Ahem! As for the boredom festivities:
First: HOW IS IT EVEN POSSIBLE FOR LILY TO BE SO DULL. You're permanently fired to sixth favorite, Brenner. By the end of the season, Zee might overtake you. Her best moment this round was while Tommy was awkwardly sidling up for advice. We need more of these two being unlikely buddies. What we need a LOT more of are the adventures of the three of them being roommates. Loved the shouting match with Lily as a sideline spectator.
Second: Still only aesthetically shipping Tommy and Mina (but keep letting your hair grow out like that, sir, and it will be irresistible). But I am very enchanted by the resurgence of his white knight ideals now that there's a(n inferior) challenger for the nearest available pretty lady's affections. He's very herd-stallion-territorial that way. Meanwhile, their actual patient care storyline had me impatiently rolling my eyes and checking the clock every two seconds until we could get back to the bromance novel.
Third: What was that thing I was saying about nothing and nobody scarring my eyeballs just yet? AUGH, LINDO & LOCA, STOP THAT RIGHT NOW. I was already very "do not want" in the demonstration scene; I did not need clothes being ripped off in supply closet
unless in the scenario described by Charlie a few episodes back. The fact that Ben & Ryan's last scene immediately follows this one means I have to see it over and over while skipping to that part, and it is nauseating. Zee's patient was even duller than the toeless hippie. I did enjoy this exchange, though --
Zee: Right, I should call social services. Ah, funny thing, they don't exist in the jungle. Now, who's free to help me?
Clark: Heart condition! Not it. [RS: Hah! I've been waiting for that excuse.]
Zee: Don't worry, I'm not going to make any accusations, we're just going to question them both separately.
Cole: That's good. Use the advanced interrogation tactics.
In conclusion: wildly amazing some of the time, least favorite episode otherwise.
But NEXT WEEK. HOLY CRAP, NEXT WEEK. Let me just summarize, for my own benefit, all of the things that are right in this preview:
-Clark suddenly looking like death in a hospital bed
-"I think I'm losing my pulse."
-Zee snapping that they're gonna lose her
-Keeton, quite pissed to be out of the loop on the whole Clark-looking-like-death thing
-Mina, rod of steel, informing him she makes her medical decisions now.
Ben: The hell you do.
-*Standoff continues outdoors: "I lost my wife. You're out of your mind if you think I'm going to let that happen again."
(which, yay! one of the things I have wanted is more interaction between these two. If it takes direct confrontation, so be it, at least he's noticing her)
*This line sounds oddly cut in at least one if not two places; I will not be surprised if it comes out different
See? I knew we were going to unpack a wagonload from "Mina is forced to take control of Ryan's care."
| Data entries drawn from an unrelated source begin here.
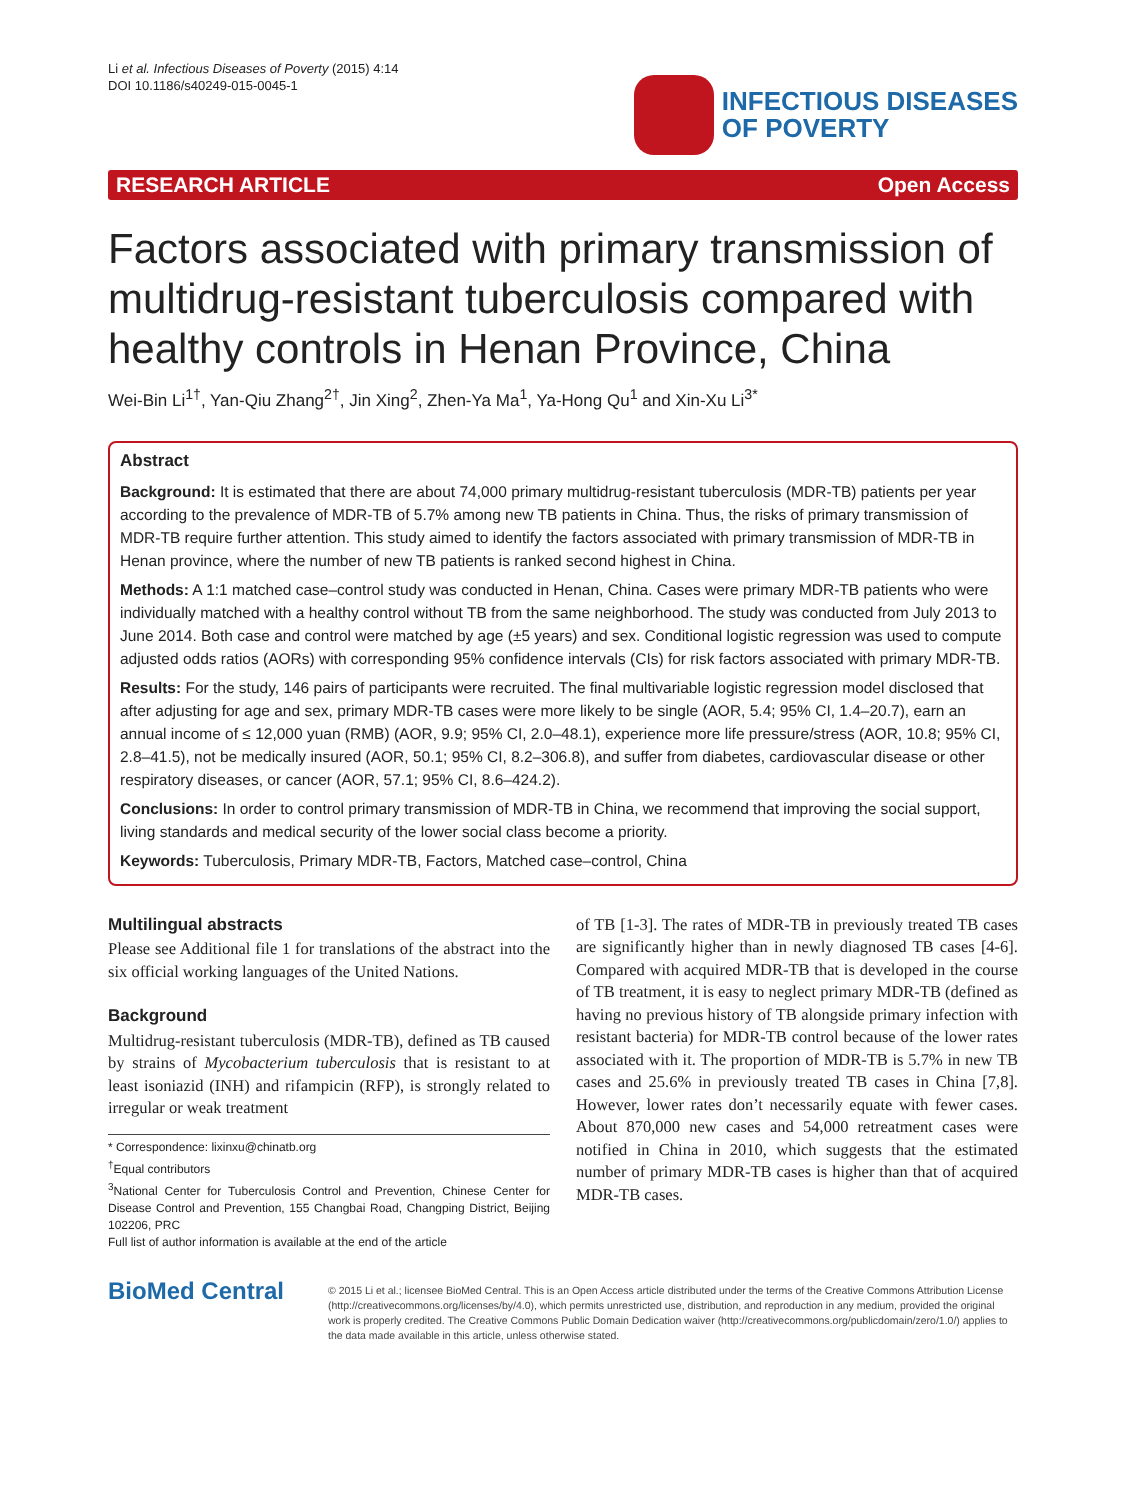Li et al. Infectious Diseases of Poverty (2015) 4:14
DOI 10.1186/s40249-015-0045-1
INFECTIOUS DISEASES
OF POVERTY
RESEARCH ARTICLE Open Access
Factors associated with primary transmission of multidrug-resistant tuberculosis compared with healthy controls in Henan Province, China
Wei-Bin Li<sup>1†</sup>, Yan-Qiu Zhang<sup>2†</sup>, Jin Xing<sup>2</sup>, Zhen-Ya Ma<sup>1</sup>, Ya-Hong Qu<sup>1</sup> and Xin-Xu Li<sup>3*</sup>
Abstract
Background: It is estimated that there are about 74,000 primary multidrug-resistant tuberculosis (MDR-TB) patients per year according to the prevalence of MDR-TB of 5.7% among new TB patients in China. Thus, the risks of primary transmission of MDR-TB require further attention. This study aimed to identify the factors associated with primary transmission of MDR-TB in Henan province, where the number of new TB patients is ranked second highest in China.
Methods: A 1:1 matched case–control study was conducted in Henan, China. Cases were primary MDR-TB patients who were individually matched with a healthy control without TB from the same neighborhood. The study was conducted from July 2013 to June 2014. Both case and control were matched by age (±5 years) and sex. Conditional logistic regression was used to compute adjusted odds ratios (AORs) with corresponding 95% confidence intervals (CIs) for risk factors associated with primary MDR-TB.
Results: For the study, 146 pairs of participants were recruited. The final multivariable logistic regression model disclosed that after adjusting for age and sex, primary MDR-TB cases were more likely to be single (AOR, 5.4; 95% CI, 1.4–20.7), earn an annual income of ≤ 12,000 yuan (RMB) (AOR, 9.9; 95% CI, 2.0–48.1), experience more life pressure/stress (AOR, 10.8; 95% CI, 2.8–41.5), not be medically insured (AOR, 50.1; 95% CI, 8.2–306.8), and suffer from diabetes, cardiovascular disease or other respiratory diseases, or cancer (AOR, 57.1; 95% CI, 8.6–424.2).
Conclusions: In order to control primary transmission of MDR-TB in China, we recommend that improving the social support, living standards and medical security of the lower social class become a priority.
Keywords: Tuberculosis, Primary MDR-TB, Factors, Matched case–control, China
Multilingual abstracts
Please see Additional file 1 for translations of the abstract into the six official working languages of the United Nations.
Background
Multidrug-resistant tuberculosis (MDR-TB), defined as TB caused by strains of Mycobacterium tuberculosis that is resistant to at least isoniazid (INH) and rifampicin (RFP), is strongly related to irregular or weak treatment
* Correspondence: lixinxu@chinatb.org
<sup>†</sup> Equal contributors
<sup>3</sup> National Center for Tuberculosis Control and Prevention, Chinese Center for Disease Control and Prevention, 155 Changbai Road, Changping District, Beijing 102206, PRC
Full list of author information is available at the end of the article
of TB [1-3]. The rates of MDR-TB in previously treated TB cases are significantly higher than in newly diagnosed TB cases [4-6]. Compared with acquired MDR-TB that is developed in the course of TB treatment, it is easy to neglect primary MDR-TB (defined as having no previous history of TB alongside primary infection with resistant bacteria) for MDR-TB control because of the lower rates associated with it. The proportion of MDR-TB is 5.7% in new TB cases and 25.6% in previously treated TB cases in China [7,8]. However, lower rates don’t necessarily equate with fewer cases. About 870,000 new cases and 54,000 retreatment cases were notified in China in 2010, which suggests that the estimated number of primary MDR-TB cases is higher than that of acquired MDR-TB cases.
BioMed Central
© 2015 Li et al.; licensee BioMed Central. This is an Open Access article distributed under the terms of the Creative Commons Attribution License (http://creativecommons.org/licenses/by/4.0), which permits unrestricted use, distribution, and reproduction in any medium, provided the original work is properly credited. The Creative Commons Public Domain Dedication waiver (http://creativecommons.org/publicdomain/zero/1.0/) applies to the data made available in this article, unless otherwise stated.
I only care about the bold part, obviously. Noooooo! Reset button, reset button! Given that Jonah's apparently in this, I'm gonna hypothesize the difficult call is whether or not to give her an ill-gotten heart. I would like to be wrong, but my only other hypothesis is the place of crazy speculation I am determined not to go to unless and until they're clearly headed there.* I am pretty sure that no matter what happens, I will end up in tears, so now all I'm hoping for is a satisfying trip through the emotional wringer.
*update from future me: Just because dropped threads bother me, I will fess up. My crazy speculation was that he'd finally take his wife off life support and direct her heart to Ryan. I have no idea if organs from long-term coma patients are even considered viable, but to my untrained mind that sure seems like an agonizing yet plausible setup.